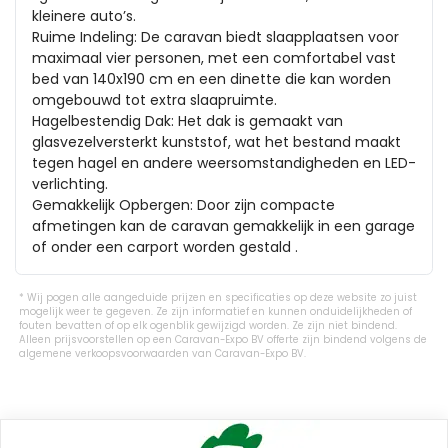
kleinere auto’s.

Ruime Indeling: De caravan biedt slaapplaatsen voor 
maximaal vier personen, met een comfortabel vast 
bed van 140x190 cm en een dinette die kan worden 
omgebouwd tot extra slaapruimte.

Hagelbestendig Dak: Het dak is gemaakt van 
glasvezelversterkt kunststof, wat het bestand maakt 
tegen hagel en andere weersomstandigheden en LED-
verlichting.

▸ **WHAT YOU SHOULD DO**
Convert the listing into a JSON list of strings, beginning at the line that contains "Ruime Indeling: De" and continuing through the final line of the listing. Give one string per line and skip any blank lines.

▸ **TASK SOLUTION**
[
  "Ruime Indeling: De caravan biedt slaapplaatsen voor ",
  "maximaal vier personen, met een comfortabel vast ",
  "bed van 140x190 cm en een dinette die kan worden ",
  "omgebouwd tot extra slaapruimte.",
  "Hagelbestendig Dak: Het dak is gemaakt van ",
  "glasvezelversterkt kunststof, wat het bestand maakt ",
  "tegen hagel en andere weersomstandigheden en LED-",
  "verlichting."
]